Teach, who was not involved in SafeKids’ report findings, said on an average day, he sees at least one – or more – children come into his hospital who have ingested medicine he or she should not have – and more often than not, the medicine belongs to another adult family member.
“These kids are resourceful,” Teach told FoxNews.com. “They find pills on the ground, on the kitchen counter, table . . . they like to open up pill boxes; they think that’s fun. And, often, they mistake these pills for candy, even if they don’t taste like candy. But, that doesn’t prevent them from biting into them and swallowing them and suffering side effects.”
Teach said because children are smaller than adults, the adult dosage can be toxic.
Then there is the case of liquid medications, Teach added. Many liquid medicines – such as fever reducers, cough and cold medication and antibiotics – are flavored to taste better, so Teach has seen examples of children drinking an entire bottle of medicine, just because it tasted good.
“It depends on the substance, but if it’s acetaminophen, it can have immediate toxic side effects and then several days later,” he said.
Playing detective
One of the more dramatic examples Teach has seen involved a small child who everyone assumed was suffering from meningitis.
“He was transferred to us with a fever, stiff back, crying inconsolably,” Teach said. “Everyone thought it was an infection, but I was taking his history, and I’m looking at him – and I didn’t think that. I asked if he had access to medicines, and the parents said no.

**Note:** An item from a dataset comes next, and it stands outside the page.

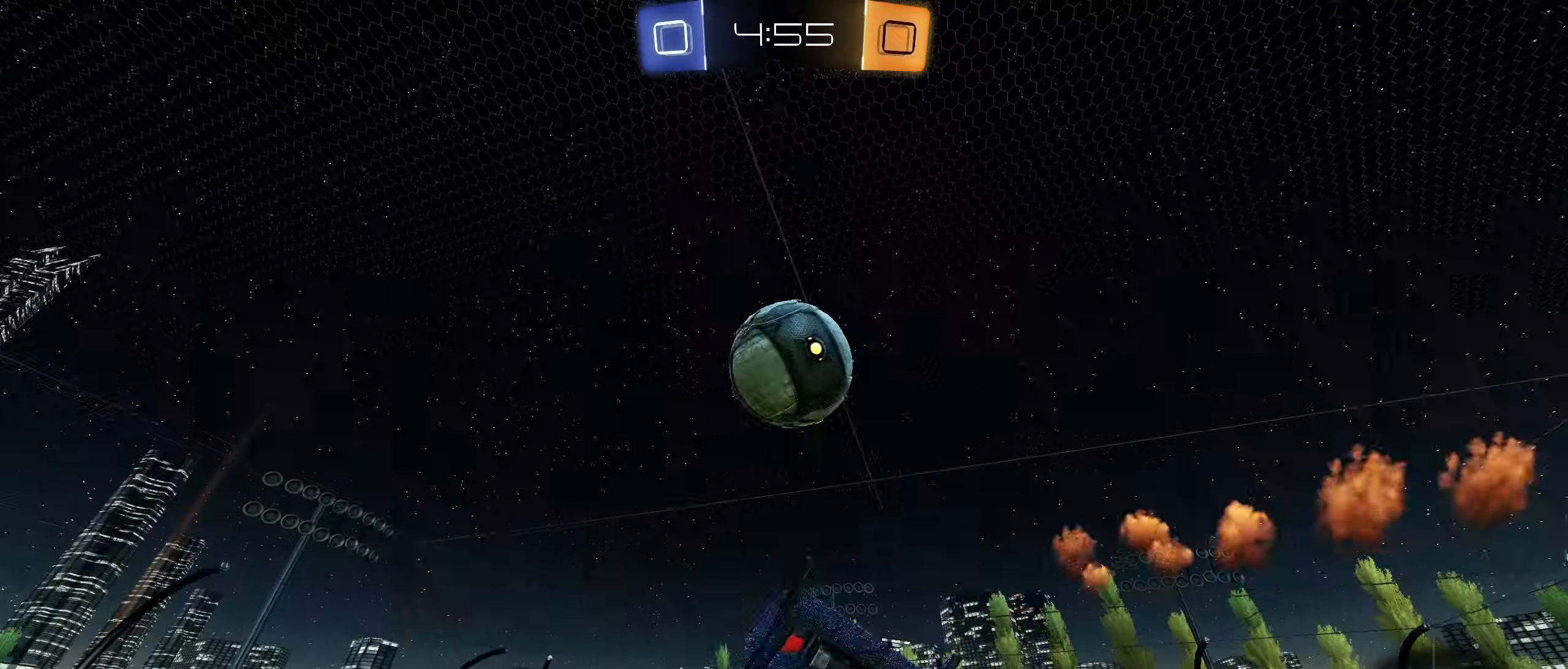
{"dt_ms": 500, "buttons": [], "left_stick": "center", "right_stick": "center", "button_events": [[250, "TRIANGLE", "down"], [300, "R1", "up"], [334, "TRIANGLE", "up"], [417, "L1", "down"], [500, "L1", "up"]]}
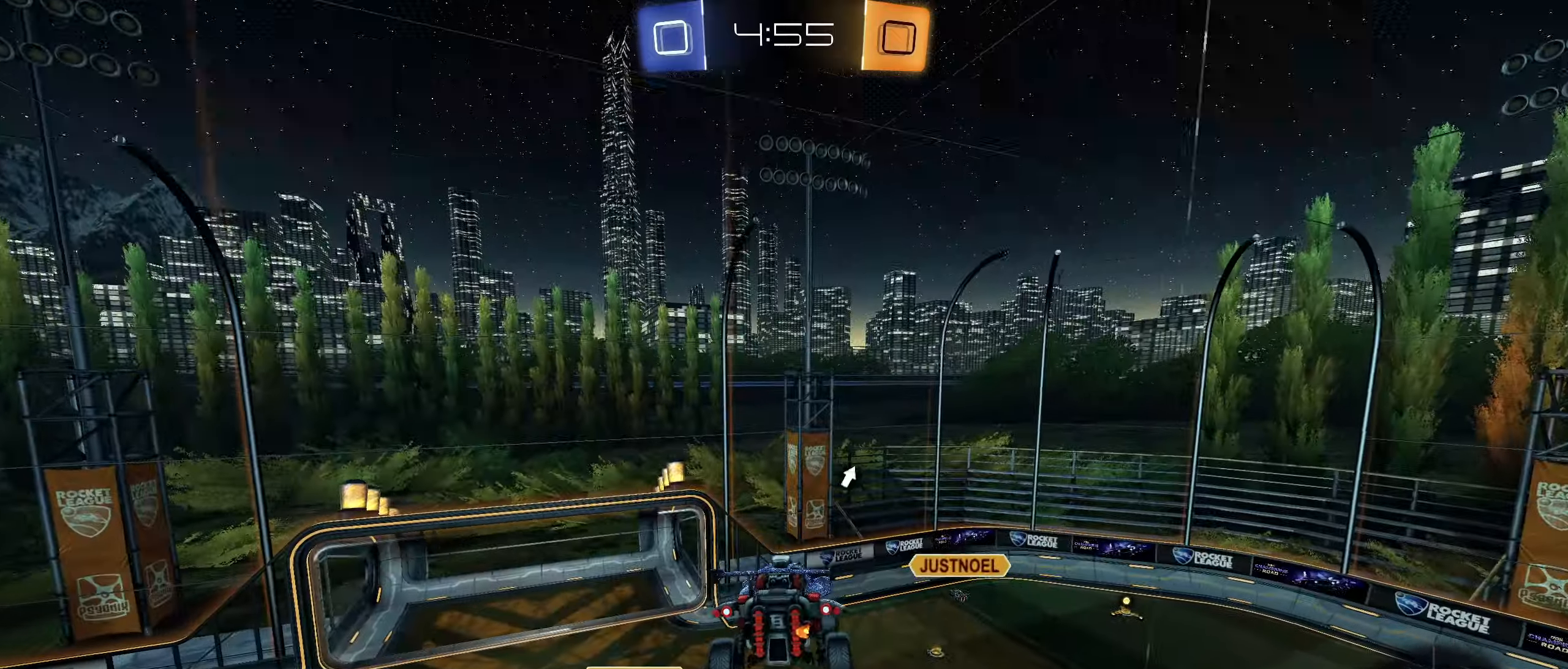
{"dt_ms": 500, "buttons": ["R2"], "left_stick": "center", "right_stick": "center", "button_events": [[317, "R2", "down"]]}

Sometimes we have to be detectives . . .it turns out the grandmother was taking medicine for Parkinson’s disease, and he found a pill on the floor, which he took and had temporary movement disorder, which gradually resolved itself with supportive care.”
But, this incidence highlighted a few things to Teach: Parents need to be open-minded when calling their doctor’s office or Poison Control Center, and they must be aware of all the medicines around the child – and keep them out of reach.
Other common medications that kids are finding and taking include headache relief, diaper rash ointment and vitamins.
In particular, diaper rash treatments can harm kids’ lungs, and certain vitamins, like A, C, K and iron can be very toxic in large doses to children, Carr said.
“First and foremost, keep all medicine away, all the time,” Carr said.
Carr added that if you are taking your child to another person’s house, mention to that person the child is into everything, and could they please make sure their purse and/or medications are out of reach?
If your child has accidentally swallowed something he or she should not have, make sure to call the Poison Control Center at 1-800-222-1222. Medical professionals are on-hand and trained to give expert advice – and the call is free. In most cases, the center will follow up with the parent to make sure everything worked out OK.
Carr said the increase has to do with a few reasons: There are currently more life-saving medications available to the public (not just over-the-counter, but prescription, too), and many families live in multi-generational households.
“The older we get, the more meds we might need,” Carr said. “So (the elderly) may put their medicines in a pill box versus a child-resistant container. Our behaviors have to anticipate all things kids can get into.”
The report showed children ages 13 to 24 months represented 68 percent of medication-related error and dosing ER visits, among children ages 4 and younger.